L’heure du thé

Texte sécrété par l'hypophyse
de Mme Aa, L'Antiphilosophe

Je suis nue chez ma mère, savamment ficelée dans mon lit de petite fille. Jacinthe a des comptes à régler, elle veut en finir. J’appréhende la douleur comme mon premier jour d’école. Triomphante et nue, debout devant moi avec un loup sur le visage et des bas de laine noirs jusqu’aux cuisses, elle se moque de ma terreur. « C’est l’heure du thé » dit-elle en ouvrant la porte du placard, d’où sort une nonne à lunettes au visage tragique et pervers.

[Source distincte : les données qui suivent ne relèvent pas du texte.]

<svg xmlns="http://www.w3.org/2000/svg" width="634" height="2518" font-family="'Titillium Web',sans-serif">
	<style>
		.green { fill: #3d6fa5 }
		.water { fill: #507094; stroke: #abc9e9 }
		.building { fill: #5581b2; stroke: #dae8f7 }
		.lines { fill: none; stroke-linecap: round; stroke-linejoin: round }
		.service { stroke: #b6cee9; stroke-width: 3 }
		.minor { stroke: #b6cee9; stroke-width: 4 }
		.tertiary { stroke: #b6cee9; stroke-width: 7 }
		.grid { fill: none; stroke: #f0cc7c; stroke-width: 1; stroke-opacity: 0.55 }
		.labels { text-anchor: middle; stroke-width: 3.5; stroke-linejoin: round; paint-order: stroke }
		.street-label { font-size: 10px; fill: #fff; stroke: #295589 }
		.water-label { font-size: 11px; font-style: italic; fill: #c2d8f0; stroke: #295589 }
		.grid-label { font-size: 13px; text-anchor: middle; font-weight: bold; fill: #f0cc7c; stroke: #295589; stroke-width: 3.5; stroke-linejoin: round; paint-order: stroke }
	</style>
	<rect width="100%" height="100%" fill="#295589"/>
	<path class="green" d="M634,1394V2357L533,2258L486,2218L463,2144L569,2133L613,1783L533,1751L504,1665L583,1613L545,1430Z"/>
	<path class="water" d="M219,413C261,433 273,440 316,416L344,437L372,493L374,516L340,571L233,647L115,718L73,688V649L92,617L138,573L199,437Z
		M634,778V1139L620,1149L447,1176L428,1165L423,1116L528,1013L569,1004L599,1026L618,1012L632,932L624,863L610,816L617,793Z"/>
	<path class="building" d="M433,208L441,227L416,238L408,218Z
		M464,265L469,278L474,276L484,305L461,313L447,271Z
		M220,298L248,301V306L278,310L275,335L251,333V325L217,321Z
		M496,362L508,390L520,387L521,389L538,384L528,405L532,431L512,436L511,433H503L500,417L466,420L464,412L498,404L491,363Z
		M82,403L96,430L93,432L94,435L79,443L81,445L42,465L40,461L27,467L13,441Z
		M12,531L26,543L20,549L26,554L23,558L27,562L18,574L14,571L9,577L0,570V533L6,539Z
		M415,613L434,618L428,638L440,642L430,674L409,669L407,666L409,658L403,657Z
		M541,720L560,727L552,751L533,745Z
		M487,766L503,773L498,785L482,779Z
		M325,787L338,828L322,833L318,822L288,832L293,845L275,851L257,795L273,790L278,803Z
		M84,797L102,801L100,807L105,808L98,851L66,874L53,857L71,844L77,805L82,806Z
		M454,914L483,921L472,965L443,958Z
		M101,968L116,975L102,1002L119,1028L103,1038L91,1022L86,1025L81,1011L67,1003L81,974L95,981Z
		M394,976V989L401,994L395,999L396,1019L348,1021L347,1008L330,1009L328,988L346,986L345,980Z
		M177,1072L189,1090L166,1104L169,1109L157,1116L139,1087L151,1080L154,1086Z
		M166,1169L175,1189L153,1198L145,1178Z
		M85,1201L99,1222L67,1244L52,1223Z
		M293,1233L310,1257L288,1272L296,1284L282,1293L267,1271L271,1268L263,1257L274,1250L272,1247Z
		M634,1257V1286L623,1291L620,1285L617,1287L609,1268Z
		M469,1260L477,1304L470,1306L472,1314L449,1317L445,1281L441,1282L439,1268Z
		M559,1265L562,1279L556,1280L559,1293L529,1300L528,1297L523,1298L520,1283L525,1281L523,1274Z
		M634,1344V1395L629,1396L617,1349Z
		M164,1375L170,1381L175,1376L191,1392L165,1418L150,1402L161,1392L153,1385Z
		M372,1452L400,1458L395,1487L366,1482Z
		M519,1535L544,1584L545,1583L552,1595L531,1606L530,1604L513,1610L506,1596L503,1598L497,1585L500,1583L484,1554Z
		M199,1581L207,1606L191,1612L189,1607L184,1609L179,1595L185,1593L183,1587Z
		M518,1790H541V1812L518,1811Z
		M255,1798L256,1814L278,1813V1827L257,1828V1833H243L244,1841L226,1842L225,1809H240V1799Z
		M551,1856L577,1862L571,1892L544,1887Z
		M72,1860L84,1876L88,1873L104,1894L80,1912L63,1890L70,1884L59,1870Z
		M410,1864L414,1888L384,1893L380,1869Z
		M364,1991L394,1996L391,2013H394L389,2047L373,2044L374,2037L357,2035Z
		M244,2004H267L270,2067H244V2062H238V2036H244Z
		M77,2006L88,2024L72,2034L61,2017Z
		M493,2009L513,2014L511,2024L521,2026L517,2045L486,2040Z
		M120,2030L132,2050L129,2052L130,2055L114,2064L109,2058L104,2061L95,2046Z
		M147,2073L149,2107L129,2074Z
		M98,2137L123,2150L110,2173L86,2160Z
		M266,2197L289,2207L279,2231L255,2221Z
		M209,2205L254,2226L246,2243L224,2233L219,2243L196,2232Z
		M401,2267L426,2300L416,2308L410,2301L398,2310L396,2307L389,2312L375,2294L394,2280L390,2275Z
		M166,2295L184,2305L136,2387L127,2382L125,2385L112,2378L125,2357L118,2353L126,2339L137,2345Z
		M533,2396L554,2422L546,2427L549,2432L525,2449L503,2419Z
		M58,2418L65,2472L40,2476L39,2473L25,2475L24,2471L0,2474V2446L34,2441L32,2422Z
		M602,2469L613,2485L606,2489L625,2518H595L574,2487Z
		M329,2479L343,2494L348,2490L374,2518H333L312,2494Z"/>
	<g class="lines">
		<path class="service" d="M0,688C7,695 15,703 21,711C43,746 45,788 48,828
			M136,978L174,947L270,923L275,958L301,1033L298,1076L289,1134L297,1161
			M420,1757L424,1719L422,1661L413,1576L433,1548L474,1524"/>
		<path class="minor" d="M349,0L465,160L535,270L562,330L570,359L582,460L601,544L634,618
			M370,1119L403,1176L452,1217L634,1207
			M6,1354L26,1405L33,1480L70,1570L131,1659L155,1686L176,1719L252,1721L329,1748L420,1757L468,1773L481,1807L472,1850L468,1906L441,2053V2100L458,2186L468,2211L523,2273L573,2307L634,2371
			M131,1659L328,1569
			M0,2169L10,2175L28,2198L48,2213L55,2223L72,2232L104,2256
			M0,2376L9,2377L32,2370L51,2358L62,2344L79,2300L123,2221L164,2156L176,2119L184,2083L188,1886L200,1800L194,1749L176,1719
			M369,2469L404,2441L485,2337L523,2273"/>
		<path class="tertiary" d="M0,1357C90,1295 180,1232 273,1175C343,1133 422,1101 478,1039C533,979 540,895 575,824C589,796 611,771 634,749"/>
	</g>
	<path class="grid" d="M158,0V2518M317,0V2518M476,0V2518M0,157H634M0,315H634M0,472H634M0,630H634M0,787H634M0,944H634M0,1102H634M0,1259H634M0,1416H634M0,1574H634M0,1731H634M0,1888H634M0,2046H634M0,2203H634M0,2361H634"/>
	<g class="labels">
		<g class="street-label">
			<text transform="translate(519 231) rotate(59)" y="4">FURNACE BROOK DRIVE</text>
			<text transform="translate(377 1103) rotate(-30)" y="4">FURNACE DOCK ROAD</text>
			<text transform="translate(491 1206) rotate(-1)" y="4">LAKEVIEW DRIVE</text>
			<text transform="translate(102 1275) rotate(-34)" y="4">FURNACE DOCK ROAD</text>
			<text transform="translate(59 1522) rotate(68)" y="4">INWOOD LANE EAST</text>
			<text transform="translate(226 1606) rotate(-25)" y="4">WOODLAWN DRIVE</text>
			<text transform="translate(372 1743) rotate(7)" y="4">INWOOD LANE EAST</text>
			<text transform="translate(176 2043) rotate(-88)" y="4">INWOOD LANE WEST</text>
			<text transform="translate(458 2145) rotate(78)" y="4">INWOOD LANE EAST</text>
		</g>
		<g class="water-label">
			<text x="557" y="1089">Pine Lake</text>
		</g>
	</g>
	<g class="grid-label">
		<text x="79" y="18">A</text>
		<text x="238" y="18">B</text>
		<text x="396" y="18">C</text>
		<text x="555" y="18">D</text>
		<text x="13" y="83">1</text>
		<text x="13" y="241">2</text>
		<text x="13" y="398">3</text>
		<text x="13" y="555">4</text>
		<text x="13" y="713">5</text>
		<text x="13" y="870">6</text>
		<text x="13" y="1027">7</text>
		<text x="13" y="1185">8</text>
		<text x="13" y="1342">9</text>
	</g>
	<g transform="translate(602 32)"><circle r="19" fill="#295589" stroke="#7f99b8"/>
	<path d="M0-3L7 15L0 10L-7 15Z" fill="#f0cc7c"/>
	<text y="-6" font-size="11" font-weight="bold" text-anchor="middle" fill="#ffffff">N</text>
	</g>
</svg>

La religieuse retire sa coiffe, laissant cascader ses longs cheveux noirs. Elle se fait appeler Sœur Marie-Christine par un homme cagoulé, menotté et sanglé de cuir qu’elle tient en laisse. Émergeant de son pantalon de latex, un sexe large, mauve et congestionné. Tandis que Jacinthe m’invective, Sœur Marie-Christine se déshabille et se fait lécher les pieds par son esclave dont le sexe prend des proportions inquiétantes. Elle commence alors à le sucer lentement, si lentement qu’il contient avec peine sa jouissance. Finalement, son sexe éclata dans un jet de sperme qui va maculer les verres des lunettes de la nonne.

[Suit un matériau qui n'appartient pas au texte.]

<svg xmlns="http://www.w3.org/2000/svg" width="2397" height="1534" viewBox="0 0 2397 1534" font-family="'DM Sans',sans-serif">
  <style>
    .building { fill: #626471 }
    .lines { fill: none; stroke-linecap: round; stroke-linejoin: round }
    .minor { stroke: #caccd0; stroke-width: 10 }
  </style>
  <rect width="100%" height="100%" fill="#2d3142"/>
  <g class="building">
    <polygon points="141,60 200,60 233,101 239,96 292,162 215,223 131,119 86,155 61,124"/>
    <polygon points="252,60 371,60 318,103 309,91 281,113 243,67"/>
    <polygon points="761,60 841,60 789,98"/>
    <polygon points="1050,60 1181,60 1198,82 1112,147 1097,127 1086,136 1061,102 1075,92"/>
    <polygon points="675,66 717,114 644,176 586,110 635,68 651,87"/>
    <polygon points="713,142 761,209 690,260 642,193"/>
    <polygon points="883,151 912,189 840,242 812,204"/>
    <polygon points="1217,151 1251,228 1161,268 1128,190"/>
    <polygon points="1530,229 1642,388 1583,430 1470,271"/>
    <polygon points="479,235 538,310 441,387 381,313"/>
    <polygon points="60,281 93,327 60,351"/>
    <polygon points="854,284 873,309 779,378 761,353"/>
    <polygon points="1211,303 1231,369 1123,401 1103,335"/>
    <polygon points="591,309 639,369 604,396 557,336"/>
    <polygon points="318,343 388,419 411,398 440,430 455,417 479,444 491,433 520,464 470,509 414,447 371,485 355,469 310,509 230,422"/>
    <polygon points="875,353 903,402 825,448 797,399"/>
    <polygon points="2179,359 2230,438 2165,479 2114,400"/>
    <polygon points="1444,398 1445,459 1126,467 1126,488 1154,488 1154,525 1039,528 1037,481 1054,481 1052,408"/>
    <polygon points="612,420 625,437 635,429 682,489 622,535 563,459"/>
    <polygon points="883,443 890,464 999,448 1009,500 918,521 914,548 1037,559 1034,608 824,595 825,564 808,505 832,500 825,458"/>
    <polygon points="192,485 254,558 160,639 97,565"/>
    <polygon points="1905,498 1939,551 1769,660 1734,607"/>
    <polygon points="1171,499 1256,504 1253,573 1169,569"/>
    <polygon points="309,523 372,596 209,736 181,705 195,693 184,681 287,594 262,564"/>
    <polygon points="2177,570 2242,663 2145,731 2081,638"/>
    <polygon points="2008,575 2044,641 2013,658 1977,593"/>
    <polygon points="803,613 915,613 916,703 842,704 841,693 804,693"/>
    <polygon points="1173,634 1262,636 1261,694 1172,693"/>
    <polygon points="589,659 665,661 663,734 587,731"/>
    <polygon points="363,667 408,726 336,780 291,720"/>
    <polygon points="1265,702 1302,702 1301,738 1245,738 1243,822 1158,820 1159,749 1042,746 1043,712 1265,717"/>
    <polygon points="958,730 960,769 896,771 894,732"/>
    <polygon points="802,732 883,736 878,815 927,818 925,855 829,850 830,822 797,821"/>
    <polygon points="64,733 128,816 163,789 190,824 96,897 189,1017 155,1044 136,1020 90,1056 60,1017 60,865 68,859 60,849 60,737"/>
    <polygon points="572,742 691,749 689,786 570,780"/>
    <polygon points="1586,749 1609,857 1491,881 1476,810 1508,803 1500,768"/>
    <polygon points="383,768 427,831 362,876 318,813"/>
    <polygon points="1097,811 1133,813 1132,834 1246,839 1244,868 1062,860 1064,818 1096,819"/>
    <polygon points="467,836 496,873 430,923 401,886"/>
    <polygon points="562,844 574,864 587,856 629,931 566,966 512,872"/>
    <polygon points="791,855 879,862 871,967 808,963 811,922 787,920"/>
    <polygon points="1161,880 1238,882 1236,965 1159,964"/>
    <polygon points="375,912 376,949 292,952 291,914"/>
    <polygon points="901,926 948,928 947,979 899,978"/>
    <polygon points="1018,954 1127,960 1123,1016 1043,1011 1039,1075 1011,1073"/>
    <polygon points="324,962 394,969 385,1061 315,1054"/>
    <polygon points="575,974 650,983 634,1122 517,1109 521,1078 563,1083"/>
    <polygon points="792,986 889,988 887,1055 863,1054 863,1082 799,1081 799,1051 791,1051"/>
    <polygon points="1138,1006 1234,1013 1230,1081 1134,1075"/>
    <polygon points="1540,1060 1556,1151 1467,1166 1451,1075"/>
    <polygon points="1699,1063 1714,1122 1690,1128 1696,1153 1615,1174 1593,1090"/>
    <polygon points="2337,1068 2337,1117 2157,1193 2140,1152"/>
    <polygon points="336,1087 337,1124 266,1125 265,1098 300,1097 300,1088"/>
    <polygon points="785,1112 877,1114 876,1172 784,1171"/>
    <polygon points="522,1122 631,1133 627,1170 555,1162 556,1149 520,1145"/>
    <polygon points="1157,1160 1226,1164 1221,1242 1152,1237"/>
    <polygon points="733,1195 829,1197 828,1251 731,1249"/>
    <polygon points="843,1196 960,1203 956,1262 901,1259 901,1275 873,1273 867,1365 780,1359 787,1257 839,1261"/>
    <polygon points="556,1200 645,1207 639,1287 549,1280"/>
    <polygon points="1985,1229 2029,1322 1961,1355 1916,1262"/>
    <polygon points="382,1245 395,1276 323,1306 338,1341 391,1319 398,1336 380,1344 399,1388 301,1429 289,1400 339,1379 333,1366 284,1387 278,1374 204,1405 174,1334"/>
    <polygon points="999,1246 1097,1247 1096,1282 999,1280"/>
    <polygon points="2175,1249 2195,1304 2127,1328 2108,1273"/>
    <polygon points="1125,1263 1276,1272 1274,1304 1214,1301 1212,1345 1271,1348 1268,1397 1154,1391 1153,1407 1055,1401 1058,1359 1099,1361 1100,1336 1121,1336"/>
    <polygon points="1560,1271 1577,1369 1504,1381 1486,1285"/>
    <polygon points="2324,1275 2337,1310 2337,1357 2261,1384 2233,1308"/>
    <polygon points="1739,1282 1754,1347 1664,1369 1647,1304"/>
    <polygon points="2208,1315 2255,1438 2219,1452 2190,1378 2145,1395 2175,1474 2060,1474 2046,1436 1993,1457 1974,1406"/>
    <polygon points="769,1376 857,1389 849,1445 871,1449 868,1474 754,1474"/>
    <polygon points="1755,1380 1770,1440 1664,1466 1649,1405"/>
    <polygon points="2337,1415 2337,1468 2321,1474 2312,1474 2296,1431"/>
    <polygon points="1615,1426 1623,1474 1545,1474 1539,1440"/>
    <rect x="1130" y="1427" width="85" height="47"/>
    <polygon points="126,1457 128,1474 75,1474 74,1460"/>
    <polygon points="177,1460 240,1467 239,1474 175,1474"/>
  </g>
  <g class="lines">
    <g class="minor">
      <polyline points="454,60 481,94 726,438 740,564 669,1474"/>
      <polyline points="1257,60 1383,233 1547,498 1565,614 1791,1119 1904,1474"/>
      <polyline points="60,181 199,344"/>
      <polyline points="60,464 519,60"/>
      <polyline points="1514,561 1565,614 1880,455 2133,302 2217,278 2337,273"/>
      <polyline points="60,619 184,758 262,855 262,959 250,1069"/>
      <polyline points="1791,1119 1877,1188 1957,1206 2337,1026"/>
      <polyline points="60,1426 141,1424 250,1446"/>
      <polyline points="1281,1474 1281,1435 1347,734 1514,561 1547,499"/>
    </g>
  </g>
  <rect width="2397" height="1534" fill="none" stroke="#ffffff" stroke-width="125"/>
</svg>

Jacinthe s’approche alors de Marie-Christine. Les deux femmes s’embrassent, leur seins sont lourds et tendus, leurs joues écarlates. Elles s’enchevêtrèrent l’une dans l’autre comme des vignes sauvages, leurs chattes s’accolent et se frottèrent, l’air devient lourd et musqué. Ne chipotant sur aucune caresse, tout portés qu’ils sont par le pesant délire de leur sens, la nonne et le bourreau plongent dans une transe qui fait frétiller fébrilement leurs orteils. Jacinthe jouit la première, mélangeant les interjections aux onomatopées, accompagnée en cela très vite par Sœur Marie-Christine qui lance un bras en l’air comme chassant des mouches illusoires à l’instant même où leur voix s’envolent dans un râle commun de jouissance.

C’est à ce moment qu’une botte vient défoncer la porte de ma chambrette. C’est une patrouille de la Gestapo qui vient interner les délinquants sexuels. Nue comme un ver, les fesses à l’air et le loup sur le visage, Jacinthe se lance dans le placard, devenu précipice, en criant « ¡ No pasarán ! ». Son corps disloqué s’écrase sur les parois rocheuses, où elle se transforme en lobélie du cardinal. Les nazis se rabattent donc sur la religieuse. Ils l’encerclent en sortant leur queue, Sœur Marie-Christine est perdue dans une forêt de verges, elle branle, lèche et gobe en s’enfonçant dans le parquet. Elle est aspirée nue par le sol glouton qui la suce comme un gland, comme l’enfer avale le foutre des âmes. Les SS hilares remontent leur braguette en ricanant « Sie mag die Wurst » puis quittent la scène au pas d’oie.

L’esclave affranchi de Sœur Marie-Christine retire sa cagoule, c’est Kurt Cobain. Je ne suis plus ligotée depuis longtemps, nous sommes dans le métro et je me demande si je devrais aller lui parler.